When I was a single woman, one of my biggest obstacles to finding a husband was my habit of "wishful hoping." I am long past that now, but as a coach I find "wishful hoping" is probably one the key factors that make finding your true love take so long.


"Wishful hoping" is very similar to being in a state of longing. You may understand it better if I share with you this definition of longing by Gay Hendricks:

"Longing is a persistent lingering feeling of wanting something you can't quite get or something you've judged unattainable."


So what are some of the ways "wishful hoping" can show up around your relationships? Here are some examples:

~ Waiting for a man to leave his wife or break-up with his girlfriend

~ Waiting for a man to drink less alcohol or stop doing drugs

~ Making excuses for a man when he doesn't call or email you as promised

~ Continually paying for everything as he's promised to look for work

~ Waiting for a man to take care of himself or lose weight

~ Waiting for a man to finally be "ready" to commit to you

 

There are exceptions to some of these situations of course, but you get the idea. 

 

When you are longing for things to be different -- like the examples above --you are at the mercy of waiting for something to change that is outside of you, that you have no control over. The only person you have power over is yourself and it's useless to think otherwise.

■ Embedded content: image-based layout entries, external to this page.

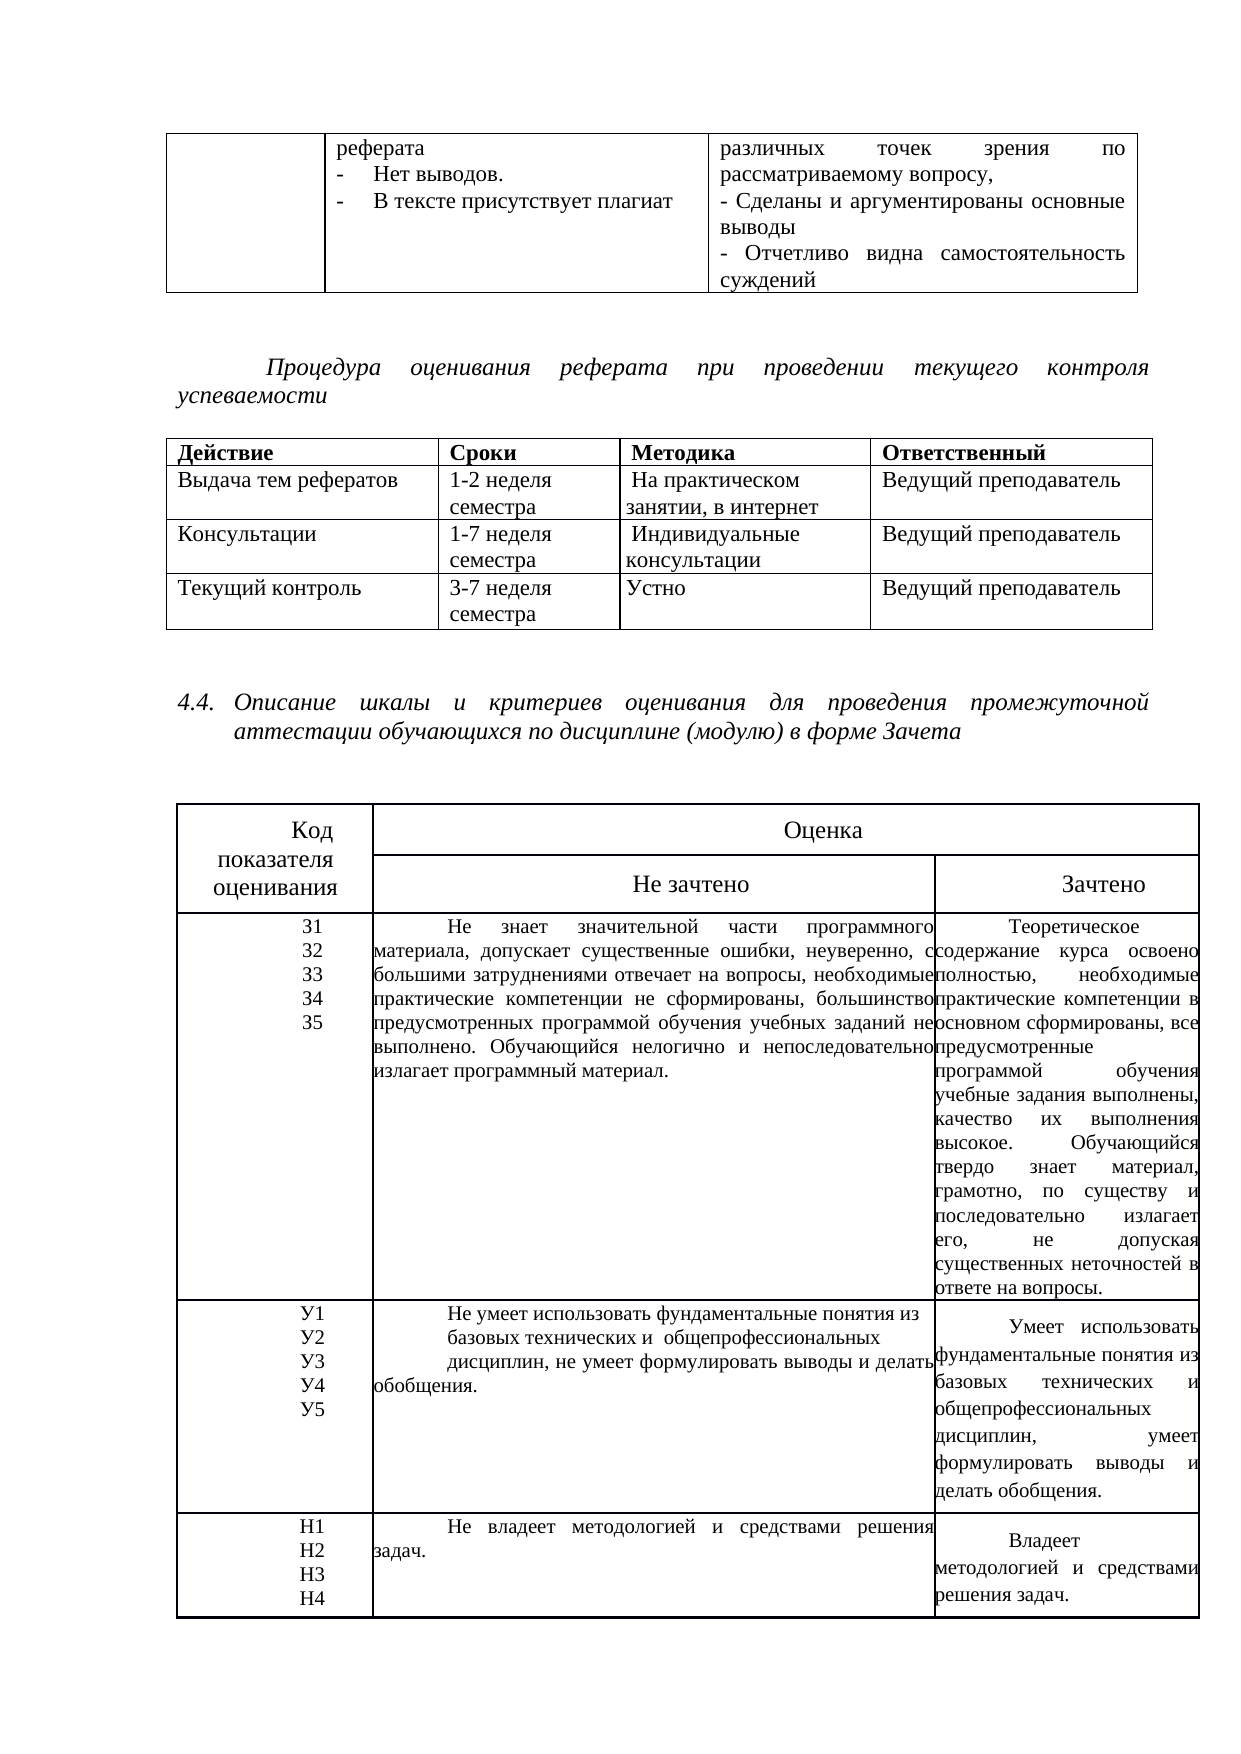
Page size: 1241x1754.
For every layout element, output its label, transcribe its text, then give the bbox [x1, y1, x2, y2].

table_cell Не знает значительной части программного материала, допускает существенные ошибки, неуверенно, с большими затруднениями отвечает на вопросы, необходимые практические компетенции не сформированы, большинство предусмотренных программой обучения учебных заданий не выполнено. Обучающийся нелогично и непоследовательно излагает программный материал. [374, 914, 934, 1299]
table_cell реферата Нет выводов. В тексте присутствует плагиат [326, 134, 708, 292]
table_cell Зачтено [936, 856, 1198, 912]
table_cell Умеет использовать фундаментальные понятия из базовых технических и общепрофессиональных дисциплин, умеет формулировать выводы и делать обобщения. [936, 1301, 1198, 1512]
table_cell Устно [621, 574, 870, 629]
list Описание шкалы и критериев оценивания для проведения промежуточной аттестации обучающихся по дисциплине (модулю) в форме Зачета [177, 687, 1152, 745]
table_header Оценка [374, 805, 1198, 854]
table_cell У1 У2 У3 У4 У5 [178, 1301, 372, 1512]
table_cell З1 32 З3 З4 З5 [178, 914, 372, 1299]
table_cell различных точек зрения по рассматриваемому вопросу, - Сделаны и аргументированы основные выводы - Отчетливо видна самостоятельность суждений [709, 134, 1137, 292]
table_header Сроки [439, 439, 619, 465]
table_header Ответственный [871, 439, 1152, 465]
table_cell Теоретическое содержание курса освоено полностью, необходимые практические компетенции в основном сформированы, все предусмотренные программой обучения учебные задания выполнены, качество их выполнения высокое. Обучающийся твердо знает материал, грамотно, по существу и последовательно излагает его, не допуская существенных неточностей в ответе на вопросы. [936, 914, 1198, 1299]
table_cell Не зачтено [374, 856, 934, 912]
table_cell 1-2 неделя семестра [439, 466, 619, 519]
table_cell Не умеет использовать фундаментальные понятия из базовых технических и общепрофессиональных дисциплин, не умеет формулировать выводы и делать обобщения. [374, 1301, 934, 1512]
table_cell 1-7 неделя семестра [439, 520, 619, 573]
table_cell Ведущий преподаватель [871, 520, 1152, 573]
table_cell Ведущий преподаватель [871, 466, 1152, 519]
table_cell Выдача тем рефератов [167, 466, 438, 519]
table_header Код показателя оценивания [178, 805, 372, 912]
text Процедура оценивания реферата при проведении текущего контроля успеваемости [177, 352, 1152, 409]
table_cell 3-7 неделя семестра [439, 574, 619, 629]
table_cell Консультации [167, 520, 438, 573]
table_cell Текущий контроль [167, 574, 438, 629]
table_cell Владеет методологией и средствами решения задач. [936, 1514, 1198, 1616]
table_header Действие [167, 439, 438, 465]
table_cell Индивидуальные консультации [621, 520, 870, 573]
table_header Методика [621, 439, 870, 465]
table_cell Ведущий преподаватель [871, 574, 1152, 629]
table_cell [167, 134, 324, 292]
table_cell На практическом занятии, в интернет [621, 466, 870, 519]
table_cell Не владеет методологией и средствами решения задач. [374, 1514, 934, 1616]
table_cell Н1 Н2 Н3 Н4 [178, 1514, 372, 1616]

I don't care how much you complain to him about his drinking or his attachment to another woman, most likely he is not going to change. In fact studies have shown that if you keep complaining to someone about their behavior, it just makes them dig in their heels and continue the unwanted behavior longer.


I bet you don't like to be told what to do, and if you are, your inner rebel comes out and stubbornly refuses to give the other person what they want.


You can free yourself from "wishful hoping" by getting real with what is happening in the present. Take care of yourself based on what is going on now, not what you think may happen in the future.


If you do this, you'll greatly shorten the time it will take you to find the man who is right for you. It may be hard to let go of what you have imagined for yourself, but trust me, facing the reality of what is feels better.